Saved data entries

::::::::

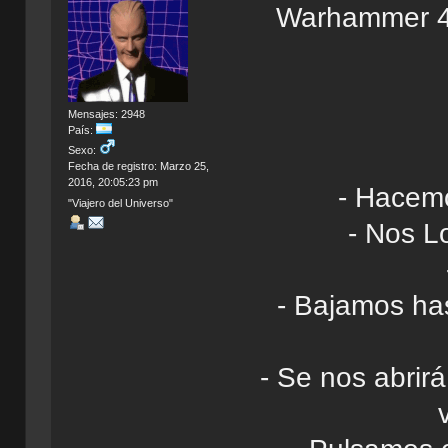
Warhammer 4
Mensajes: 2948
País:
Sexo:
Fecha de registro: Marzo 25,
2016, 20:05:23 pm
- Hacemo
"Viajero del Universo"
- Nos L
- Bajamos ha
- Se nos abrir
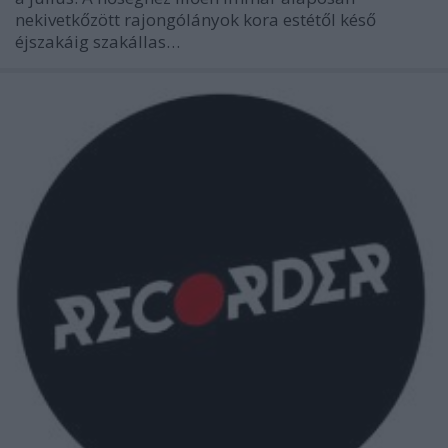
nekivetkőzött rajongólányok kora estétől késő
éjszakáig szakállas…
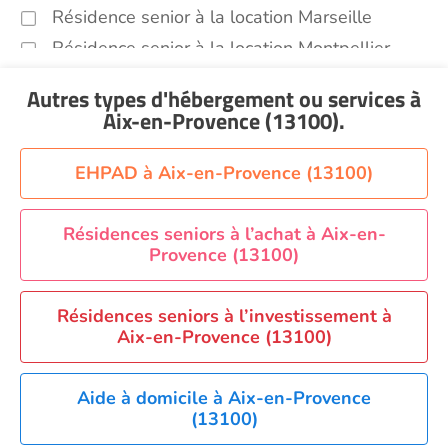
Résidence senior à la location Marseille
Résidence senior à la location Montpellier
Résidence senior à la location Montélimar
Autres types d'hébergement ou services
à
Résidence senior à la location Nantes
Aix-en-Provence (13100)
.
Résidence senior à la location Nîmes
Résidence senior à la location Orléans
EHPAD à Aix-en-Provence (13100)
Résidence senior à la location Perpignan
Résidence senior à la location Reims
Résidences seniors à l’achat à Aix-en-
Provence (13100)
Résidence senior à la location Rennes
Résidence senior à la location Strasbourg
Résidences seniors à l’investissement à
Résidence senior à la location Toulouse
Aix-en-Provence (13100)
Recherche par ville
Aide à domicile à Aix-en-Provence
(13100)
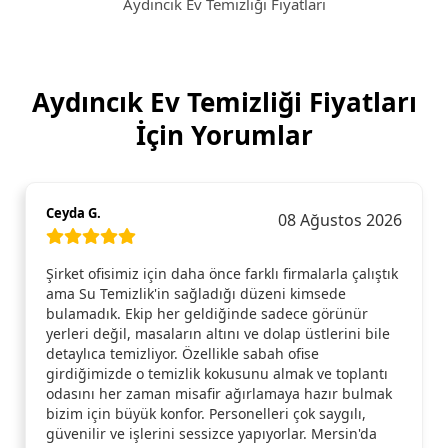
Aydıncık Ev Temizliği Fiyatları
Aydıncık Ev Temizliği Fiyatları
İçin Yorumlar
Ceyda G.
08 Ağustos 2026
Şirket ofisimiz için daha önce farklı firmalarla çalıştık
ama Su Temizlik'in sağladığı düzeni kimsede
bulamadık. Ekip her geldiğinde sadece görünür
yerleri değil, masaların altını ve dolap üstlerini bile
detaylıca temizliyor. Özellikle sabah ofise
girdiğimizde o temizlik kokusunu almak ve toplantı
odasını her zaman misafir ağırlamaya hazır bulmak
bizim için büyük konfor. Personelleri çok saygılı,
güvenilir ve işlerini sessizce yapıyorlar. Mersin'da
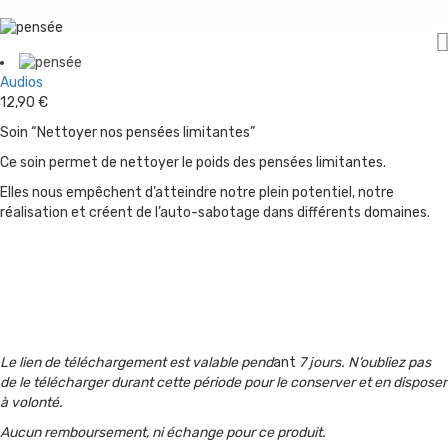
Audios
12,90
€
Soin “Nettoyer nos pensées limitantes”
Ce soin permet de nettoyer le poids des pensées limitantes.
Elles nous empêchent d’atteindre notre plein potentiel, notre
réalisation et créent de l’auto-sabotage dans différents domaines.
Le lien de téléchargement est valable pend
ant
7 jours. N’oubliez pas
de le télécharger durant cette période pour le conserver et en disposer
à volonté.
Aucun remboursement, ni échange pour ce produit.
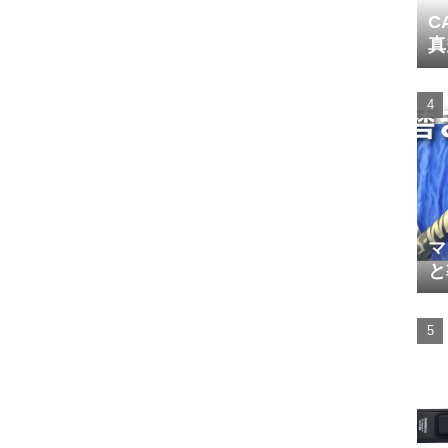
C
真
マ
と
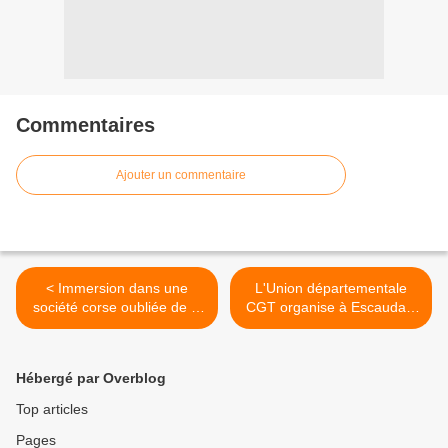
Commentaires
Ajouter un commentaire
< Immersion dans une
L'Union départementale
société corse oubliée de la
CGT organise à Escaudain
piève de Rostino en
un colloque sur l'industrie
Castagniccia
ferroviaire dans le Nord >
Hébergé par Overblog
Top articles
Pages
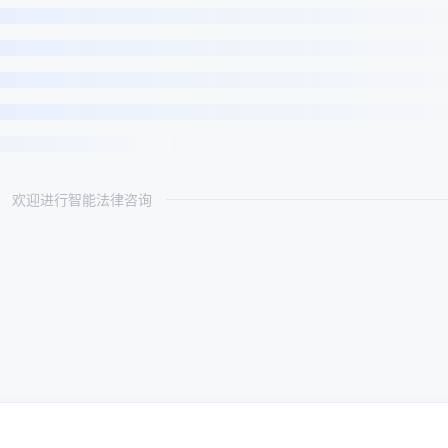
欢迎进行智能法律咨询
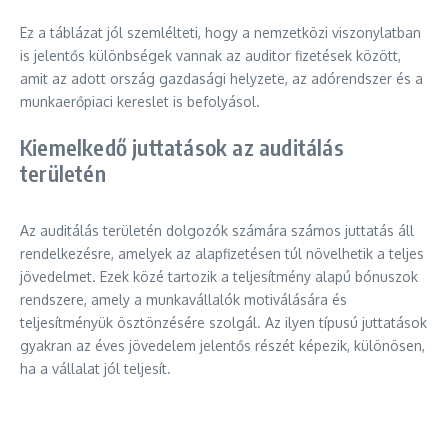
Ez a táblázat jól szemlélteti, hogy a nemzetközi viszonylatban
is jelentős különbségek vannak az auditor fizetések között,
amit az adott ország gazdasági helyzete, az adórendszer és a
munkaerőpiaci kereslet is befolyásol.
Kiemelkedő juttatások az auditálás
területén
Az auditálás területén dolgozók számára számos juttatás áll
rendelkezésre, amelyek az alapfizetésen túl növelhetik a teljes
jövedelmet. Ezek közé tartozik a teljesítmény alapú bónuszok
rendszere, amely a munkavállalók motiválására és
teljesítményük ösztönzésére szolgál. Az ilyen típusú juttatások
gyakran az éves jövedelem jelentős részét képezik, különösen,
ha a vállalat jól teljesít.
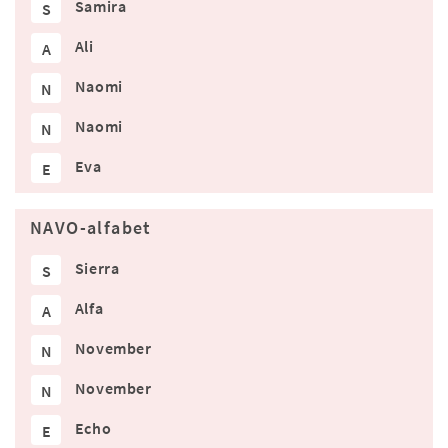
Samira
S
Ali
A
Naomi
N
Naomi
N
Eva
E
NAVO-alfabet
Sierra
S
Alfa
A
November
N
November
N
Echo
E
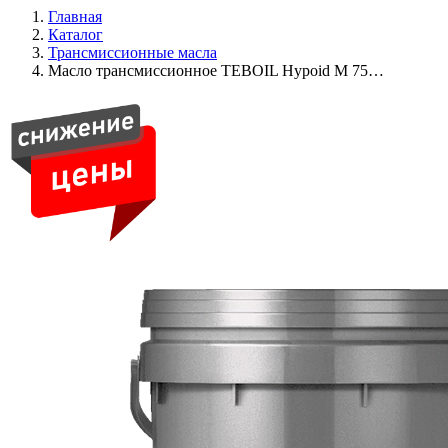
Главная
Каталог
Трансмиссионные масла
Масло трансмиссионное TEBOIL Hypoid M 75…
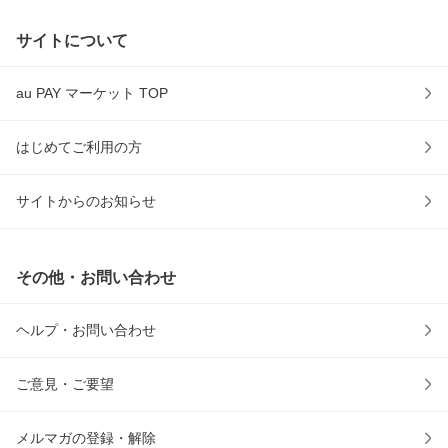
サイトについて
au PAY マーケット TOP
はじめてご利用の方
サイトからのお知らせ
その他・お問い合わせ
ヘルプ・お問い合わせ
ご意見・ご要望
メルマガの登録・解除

::::::::

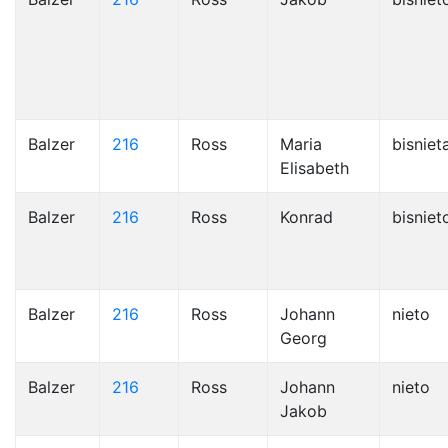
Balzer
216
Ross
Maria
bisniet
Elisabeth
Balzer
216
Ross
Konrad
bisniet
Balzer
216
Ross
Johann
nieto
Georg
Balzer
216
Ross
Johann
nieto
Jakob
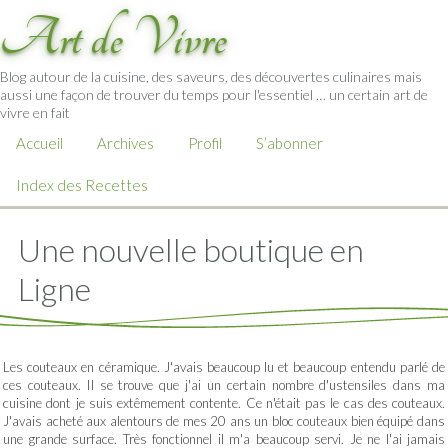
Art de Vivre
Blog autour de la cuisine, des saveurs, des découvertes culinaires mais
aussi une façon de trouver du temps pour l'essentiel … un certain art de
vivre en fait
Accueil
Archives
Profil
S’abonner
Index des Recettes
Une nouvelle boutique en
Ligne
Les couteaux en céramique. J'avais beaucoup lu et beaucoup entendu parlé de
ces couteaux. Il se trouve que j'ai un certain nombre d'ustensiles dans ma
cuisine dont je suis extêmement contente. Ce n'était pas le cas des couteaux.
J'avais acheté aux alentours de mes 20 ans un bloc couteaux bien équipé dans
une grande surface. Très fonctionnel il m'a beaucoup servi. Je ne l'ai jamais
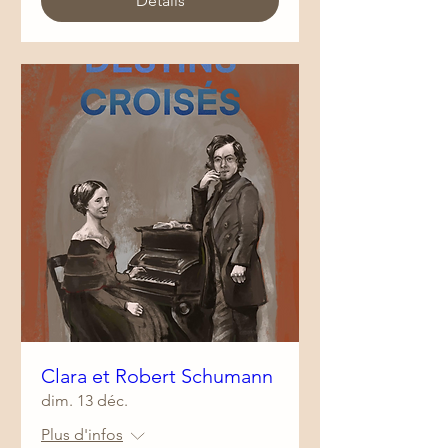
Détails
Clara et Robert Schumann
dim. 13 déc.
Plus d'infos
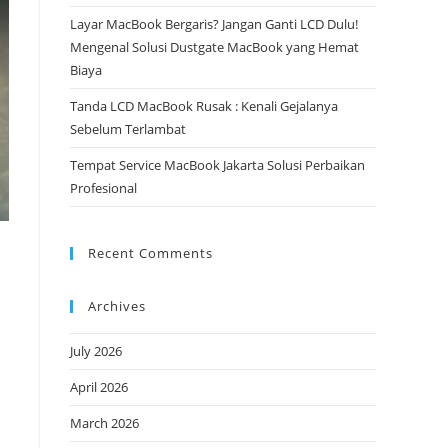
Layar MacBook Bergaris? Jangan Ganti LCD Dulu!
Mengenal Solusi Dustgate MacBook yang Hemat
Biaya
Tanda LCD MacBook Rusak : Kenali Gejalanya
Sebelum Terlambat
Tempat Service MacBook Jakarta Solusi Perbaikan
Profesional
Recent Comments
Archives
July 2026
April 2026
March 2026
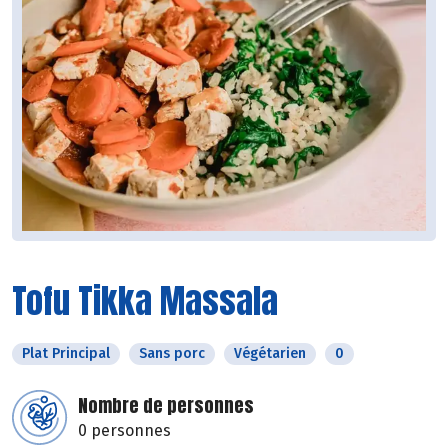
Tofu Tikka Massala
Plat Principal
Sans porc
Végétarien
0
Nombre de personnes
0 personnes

::::::::

## Aim of the task
Copy only these lines from the records above, exactly: the one with "Warhammer 4", the one with "L'Union départementale", and those between. Skip the pictures.

## Output below
Warhammer 4
Mensajes: 2948
País:
Sexo:
Fecha de registro: Marzo 25,
2016, 20:05:23 pm
- Hacemo
"Viajero del Universo"
- Nos L
- Bajamos ha
- Se nos abrir
nekivetkőzött rajongólányok kora estétől késő
éjszakáig szakállas…
Résidence senior à la location Marseille
Résidence senior à la location Montpellier
Résidence senior à la location Montélimar
Autres types d'hébergement ou services
à
Résidence senior à la location Nantes
Aix-en-Provence (13100)
.
Résidence senior à la location Nîmes
Résidence senior à la location Orléans
EHPAD à Aix-en-Provence (13100)
Résidence senior à la location Perpignan
Résidence senior à la location Reims
Résidences seniors à l’achat à Aix-en-
Provence (13100)
Résidence senior à la location Rennes
Résidence senior à la location Strasbourg
Résidences seniors à l’investissement à
Résidence senior à la location Toulouse
Aix-en-Provence (13100)
Recherche par ville
Aide à domicile à Aix-en-Provence
(13100)
Aydıncık Ev Temizliği Fiyatları
Aydıncık Ev Temizliği Fiyatları
İçin Yorumlar
Ceyda G.
08 Ağustos 2026
Şirket ofisimiz için daha önce farklı firmalarla çalıştık
ama Su Temizlik'in sağladığı düzeni kimsede
bulamadık. Ekip her geldiğinde sadece görünür
yerleri değil, masaların altını ve dolap üstlerini bile
detaylıca temizliyor. Özellikle sabah ofise
girdiğimizde o temizlik kokusunu almak ve toplantı
odasını her zaman misafir ağırlamaya hazır bulmak
bizim için büyük konfor. Personelleri çok saygılı,
güvenilir ve işlerini sessizce yapıyorlar. Mersin'da
Audios
12,90
€
Soin “Nettoyer nos pensées limitantes”
Ce soin permet de nettoyer le poids des pensées limitantes.
Elles nous empêchent d’atteindre notre plein potentiel, notre
réalisation et créent de l’auto-sabotage dans différents domaines.
Le lien de téléchargement est valable pend
ant
7 jours. N’oubliez pas
de le télécharger durant cette période pour le conserver et en disposer
à volonté.
Aucun remboursement, ni échange pour ce produit.
C
真
マ
と
Commentaires
Ajouter un commentaire
< Immersion dans une
L'Union départementale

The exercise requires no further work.